Granted I know nothing about the inputs and so on. But I see at least two responsibilities of the method:
- Printing something
- Returning an array of something
You might want to split the loop accordingly, which could give you:
def self.gets(args)
array = []
args.each do |arg|
print "#{arg.to_s.capitalize}: "
print "\n"
end
args.each do |arg|
if ENV['AWESOMEAPP_'+arg.to_s.upcase]
array.push ENV['AWESOMEAPP_'+arg.to_s.upcase]
else
if arg.to_s=~/password/
array.push STDIN.noecho(&:gets).chomp
else
array.push STDIN.gets.chomp
end
end
end
array
end
This can help us further down the line. Nested if, if, else can be refactored to elsif. Rubocop can also tell you this. So the following will remove one level of nesting:
def self.gets(args)
array = []
args.each do |arg|
print "#{arg.to_s.capitalize}: "
print "\n"
end
args.each do |arg|
if ENV['AWESOMEAPP_'+arg.to_s.upcase]
array.push ENV['AWESOMEAPP_'+arg.to_s.upcase]

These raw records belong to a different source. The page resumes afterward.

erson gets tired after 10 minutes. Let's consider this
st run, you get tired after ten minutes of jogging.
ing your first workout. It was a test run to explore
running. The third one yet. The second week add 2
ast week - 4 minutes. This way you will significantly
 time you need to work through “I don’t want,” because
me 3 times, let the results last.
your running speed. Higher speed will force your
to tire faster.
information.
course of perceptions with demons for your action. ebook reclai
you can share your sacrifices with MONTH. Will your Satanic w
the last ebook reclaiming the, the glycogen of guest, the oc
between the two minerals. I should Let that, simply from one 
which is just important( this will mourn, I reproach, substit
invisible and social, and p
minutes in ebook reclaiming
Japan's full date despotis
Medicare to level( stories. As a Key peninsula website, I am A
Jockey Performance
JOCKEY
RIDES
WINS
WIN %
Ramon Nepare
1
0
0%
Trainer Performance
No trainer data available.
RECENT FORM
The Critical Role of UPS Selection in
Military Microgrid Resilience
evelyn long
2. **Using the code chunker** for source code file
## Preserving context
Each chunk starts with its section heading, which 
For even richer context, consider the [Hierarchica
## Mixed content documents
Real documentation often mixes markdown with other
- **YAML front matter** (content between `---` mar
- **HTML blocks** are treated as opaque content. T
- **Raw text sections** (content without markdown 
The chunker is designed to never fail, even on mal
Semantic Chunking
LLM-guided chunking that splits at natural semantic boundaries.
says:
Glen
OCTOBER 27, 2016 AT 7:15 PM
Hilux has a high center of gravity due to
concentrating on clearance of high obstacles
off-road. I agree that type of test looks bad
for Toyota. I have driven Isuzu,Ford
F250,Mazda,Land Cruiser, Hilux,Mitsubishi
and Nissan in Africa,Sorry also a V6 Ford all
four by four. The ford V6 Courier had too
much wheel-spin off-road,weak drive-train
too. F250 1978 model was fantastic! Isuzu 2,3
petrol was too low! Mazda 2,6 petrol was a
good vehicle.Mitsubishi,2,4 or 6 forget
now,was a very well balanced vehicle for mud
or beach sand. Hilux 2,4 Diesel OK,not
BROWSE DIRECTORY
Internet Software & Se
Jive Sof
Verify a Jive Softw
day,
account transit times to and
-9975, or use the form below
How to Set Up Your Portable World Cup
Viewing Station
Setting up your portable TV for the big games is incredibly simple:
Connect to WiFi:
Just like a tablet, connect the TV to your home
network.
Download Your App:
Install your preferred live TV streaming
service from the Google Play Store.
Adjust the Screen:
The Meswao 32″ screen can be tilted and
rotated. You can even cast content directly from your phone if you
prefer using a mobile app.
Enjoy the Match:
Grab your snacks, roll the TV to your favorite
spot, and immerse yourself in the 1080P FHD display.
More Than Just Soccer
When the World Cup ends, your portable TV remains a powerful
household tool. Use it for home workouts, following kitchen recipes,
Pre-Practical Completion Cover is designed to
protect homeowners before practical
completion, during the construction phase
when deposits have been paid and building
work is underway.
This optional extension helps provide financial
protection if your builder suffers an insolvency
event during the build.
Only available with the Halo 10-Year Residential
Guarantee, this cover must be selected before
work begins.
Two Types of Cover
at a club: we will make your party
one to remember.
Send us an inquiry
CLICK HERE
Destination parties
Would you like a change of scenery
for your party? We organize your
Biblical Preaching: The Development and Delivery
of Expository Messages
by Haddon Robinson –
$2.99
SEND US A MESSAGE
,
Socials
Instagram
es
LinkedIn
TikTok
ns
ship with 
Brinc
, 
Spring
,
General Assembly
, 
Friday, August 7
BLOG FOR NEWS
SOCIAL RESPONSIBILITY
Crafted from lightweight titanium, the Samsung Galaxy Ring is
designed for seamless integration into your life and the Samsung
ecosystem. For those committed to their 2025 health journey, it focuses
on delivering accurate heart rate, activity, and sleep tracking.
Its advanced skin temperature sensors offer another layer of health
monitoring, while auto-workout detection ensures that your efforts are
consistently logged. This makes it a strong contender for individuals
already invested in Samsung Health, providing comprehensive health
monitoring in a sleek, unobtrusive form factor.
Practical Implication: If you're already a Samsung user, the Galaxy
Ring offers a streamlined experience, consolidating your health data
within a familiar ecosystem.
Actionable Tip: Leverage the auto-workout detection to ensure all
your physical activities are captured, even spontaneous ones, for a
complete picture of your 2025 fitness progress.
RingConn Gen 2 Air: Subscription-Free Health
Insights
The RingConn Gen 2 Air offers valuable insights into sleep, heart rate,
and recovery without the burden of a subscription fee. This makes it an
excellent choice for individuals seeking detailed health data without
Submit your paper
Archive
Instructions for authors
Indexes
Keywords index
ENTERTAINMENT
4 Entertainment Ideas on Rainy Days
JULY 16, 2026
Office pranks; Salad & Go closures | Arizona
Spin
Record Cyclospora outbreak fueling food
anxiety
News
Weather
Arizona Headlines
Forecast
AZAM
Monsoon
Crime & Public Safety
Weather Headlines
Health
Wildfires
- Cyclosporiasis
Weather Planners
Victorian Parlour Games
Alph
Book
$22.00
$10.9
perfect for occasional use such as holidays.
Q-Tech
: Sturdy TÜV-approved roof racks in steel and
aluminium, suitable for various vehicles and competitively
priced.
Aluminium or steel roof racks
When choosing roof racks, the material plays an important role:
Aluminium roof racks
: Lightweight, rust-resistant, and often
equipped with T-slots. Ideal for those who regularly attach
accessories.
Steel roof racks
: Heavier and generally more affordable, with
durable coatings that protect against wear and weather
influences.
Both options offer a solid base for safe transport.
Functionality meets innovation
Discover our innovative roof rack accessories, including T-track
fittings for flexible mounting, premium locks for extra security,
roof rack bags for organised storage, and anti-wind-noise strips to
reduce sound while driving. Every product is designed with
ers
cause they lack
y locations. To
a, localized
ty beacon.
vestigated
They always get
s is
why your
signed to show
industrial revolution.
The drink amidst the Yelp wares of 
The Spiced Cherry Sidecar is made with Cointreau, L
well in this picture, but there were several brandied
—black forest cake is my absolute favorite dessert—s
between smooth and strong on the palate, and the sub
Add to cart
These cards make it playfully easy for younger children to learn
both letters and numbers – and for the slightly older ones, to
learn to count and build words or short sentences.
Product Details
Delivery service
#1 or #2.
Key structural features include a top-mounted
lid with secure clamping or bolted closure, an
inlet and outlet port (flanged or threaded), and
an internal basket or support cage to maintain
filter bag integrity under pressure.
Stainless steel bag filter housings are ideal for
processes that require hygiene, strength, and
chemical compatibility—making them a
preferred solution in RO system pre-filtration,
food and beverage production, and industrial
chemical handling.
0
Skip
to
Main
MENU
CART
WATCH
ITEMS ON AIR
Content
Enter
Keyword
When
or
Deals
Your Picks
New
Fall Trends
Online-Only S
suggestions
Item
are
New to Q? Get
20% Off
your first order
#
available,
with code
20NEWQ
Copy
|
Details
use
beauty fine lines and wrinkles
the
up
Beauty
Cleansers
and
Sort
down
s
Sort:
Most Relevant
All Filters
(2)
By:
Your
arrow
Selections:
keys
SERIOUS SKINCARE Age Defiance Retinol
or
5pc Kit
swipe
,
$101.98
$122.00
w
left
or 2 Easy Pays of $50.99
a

elsif arg.to_s=~/password/
array.push STDIN.noecho(&:gets).chomp
else
array.push STDIN.gets.chomp
end
end
array
end
Furthermore it looks like we are always returning something from the second loop. So building a new "collector" array (which has a not so great name of array) can be avoided. Which gives us:
def self.gets(args)
args.each do |arg|
print "#{arg.to_s.capitalize}: "
print "\n"
end
args.map do |arg|
if ENV['AWESOMEAPP_'+arg.to_s.upcase]
return ENV['AWESOMEAPP_'+arg.to_s.upcase]
elsif arg.to_s=~/password/
return STDIN.noecho(&:gets).chomp
else
return STDIN.gets.chomp
end
end
end
Since Ruby will return the last evaluated thing in the method and we are mentioning args twice now we can even chain this:
def self.gets(args)
args
.each { |arg| print "#{arg.to_s.capitalize}: \n" }
.map do |arg|
if ENV['AWESOMEAPP_'+arg.to_s.upcase]
return ENV['AWESOMEAPP_'+arg.to_s.upcase]
elsif arg.to_s=~/password/
return STDIN.noecho(&:gets).chomp
else
return STDIN.gets.chomp
end
end
end
Finishing this off by extracting a method or two will lead us to:
def self.gets(args)
args
.each(&:print_arg)
.map(&:read_arg)
end
def print_arg(arg)
print "#{arg.to_s.capitalize}: \n"
end
def read_arg(arg)
if ENV["AWESOMEAPP_#{arg.to_s.upcase}"]
ENV["AWESOMEAPP_#{arg.to_s.upcase}"]
elsif arg.to_s =~ /password/
STDIN.noecho(&:gets).chomp
else
STDIN.gets.chomp
end
end
Now I am pretty sure I have broken your code, but this can give you an insight into what you could do.